Output exactly the lines that run from the start of the records to the line with "padding: 20px;", counting both ends, and skip the pictures.
□ □ □ □ □
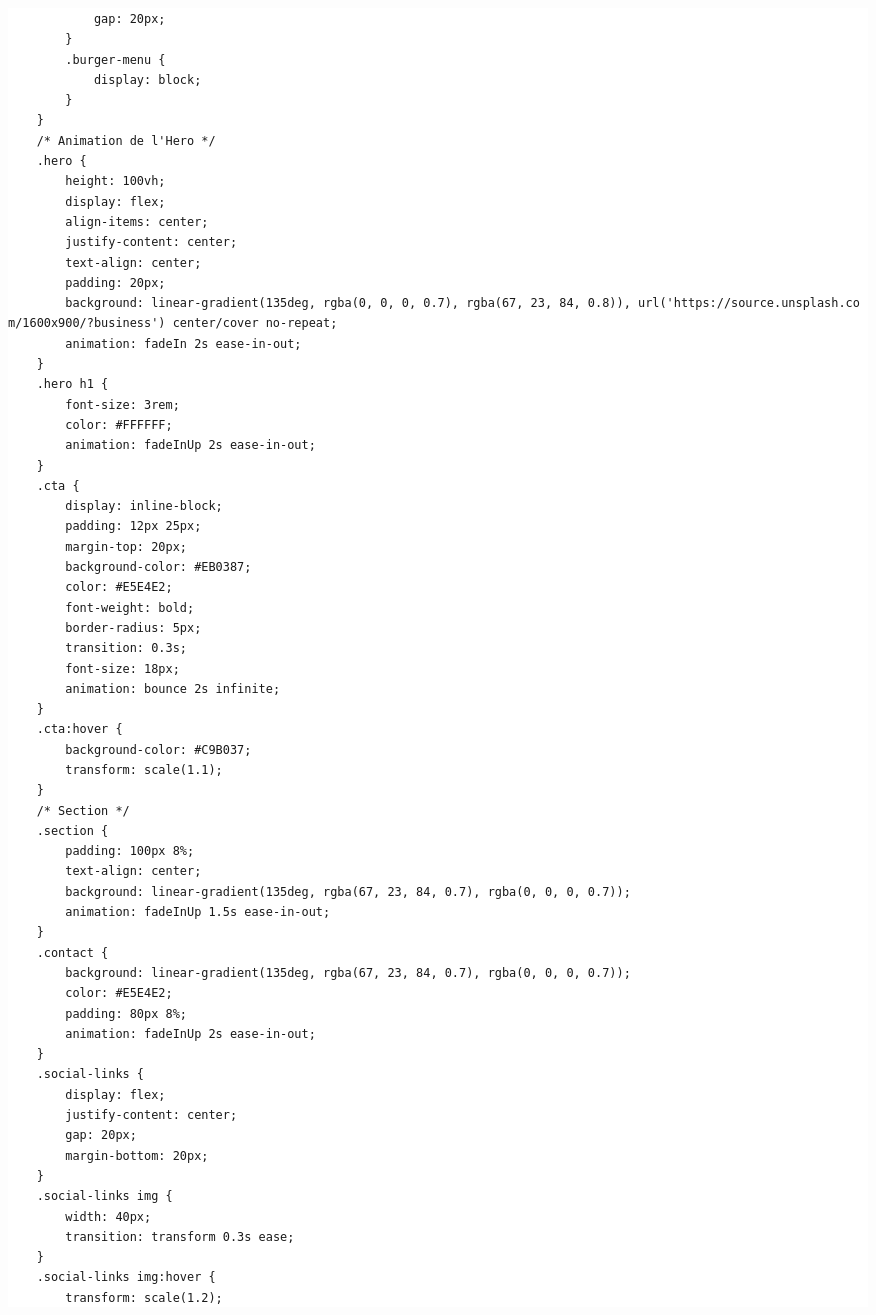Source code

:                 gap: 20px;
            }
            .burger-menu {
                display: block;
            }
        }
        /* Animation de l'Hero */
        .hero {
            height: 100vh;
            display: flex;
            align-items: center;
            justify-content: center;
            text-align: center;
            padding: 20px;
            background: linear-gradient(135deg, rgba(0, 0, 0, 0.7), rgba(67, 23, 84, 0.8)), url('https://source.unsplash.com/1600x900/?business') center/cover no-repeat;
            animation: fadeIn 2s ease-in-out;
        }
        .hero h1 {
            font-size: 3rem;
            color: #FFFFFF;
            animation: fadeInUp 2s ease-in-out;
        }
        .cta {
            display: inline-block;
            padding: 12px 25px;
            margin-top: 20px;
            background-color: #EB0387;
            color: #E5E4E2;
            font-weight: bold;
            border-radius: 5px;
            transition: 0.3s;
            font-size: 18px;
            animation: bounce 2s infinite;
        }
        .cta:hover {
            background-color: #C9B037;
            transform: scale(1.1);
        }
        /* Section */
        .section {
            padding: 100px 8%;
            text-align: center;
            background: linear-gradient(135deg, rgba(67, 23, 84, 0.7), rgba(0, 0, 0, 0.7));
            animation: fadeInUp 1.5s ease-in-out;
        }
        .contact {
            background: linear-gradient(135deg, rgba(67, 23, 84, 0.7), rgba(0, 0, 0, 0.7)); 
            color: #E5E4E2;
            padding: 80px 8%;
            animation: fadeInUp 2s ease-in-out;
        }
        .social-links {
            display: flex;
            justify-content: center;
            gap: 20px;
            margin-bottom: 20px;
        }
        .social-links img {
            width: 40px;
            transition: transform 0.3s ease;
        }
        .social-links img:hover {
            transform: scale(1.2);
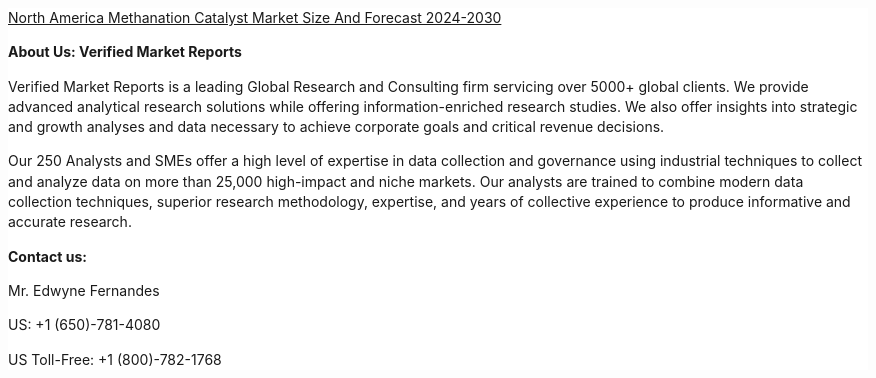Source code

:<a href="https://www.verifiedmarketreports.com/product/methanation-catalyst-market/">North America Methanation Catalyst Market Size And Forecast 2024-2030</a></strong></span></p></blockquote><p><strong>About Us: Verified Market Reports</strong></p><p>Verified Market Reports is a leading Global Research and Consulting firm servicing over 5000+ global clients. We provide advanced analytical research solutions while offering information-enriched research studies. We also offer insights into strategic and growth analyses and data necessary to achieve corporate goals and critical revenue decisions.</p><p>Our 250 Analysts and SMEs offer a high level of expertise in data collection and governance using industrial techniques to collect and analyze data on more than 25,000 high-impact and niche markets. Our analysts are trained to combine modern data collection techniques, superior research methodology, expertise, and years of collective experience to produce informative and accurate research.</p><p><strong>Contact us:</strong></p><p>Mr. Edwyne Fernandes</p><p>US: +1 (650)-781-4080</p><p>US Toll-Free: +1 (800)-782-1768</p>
□ □ □ □ □
Result of this task ->
Source code

:                 gap: 20px;
            }
            .burger-menu {
                display: block;
            }
        }
        /* Animation de l'Hero */
        .hero {
            height: 100vh;
            display: flex;
            align-items: center;
            justify-content: center;
            text-align: center;
            padding: 20px;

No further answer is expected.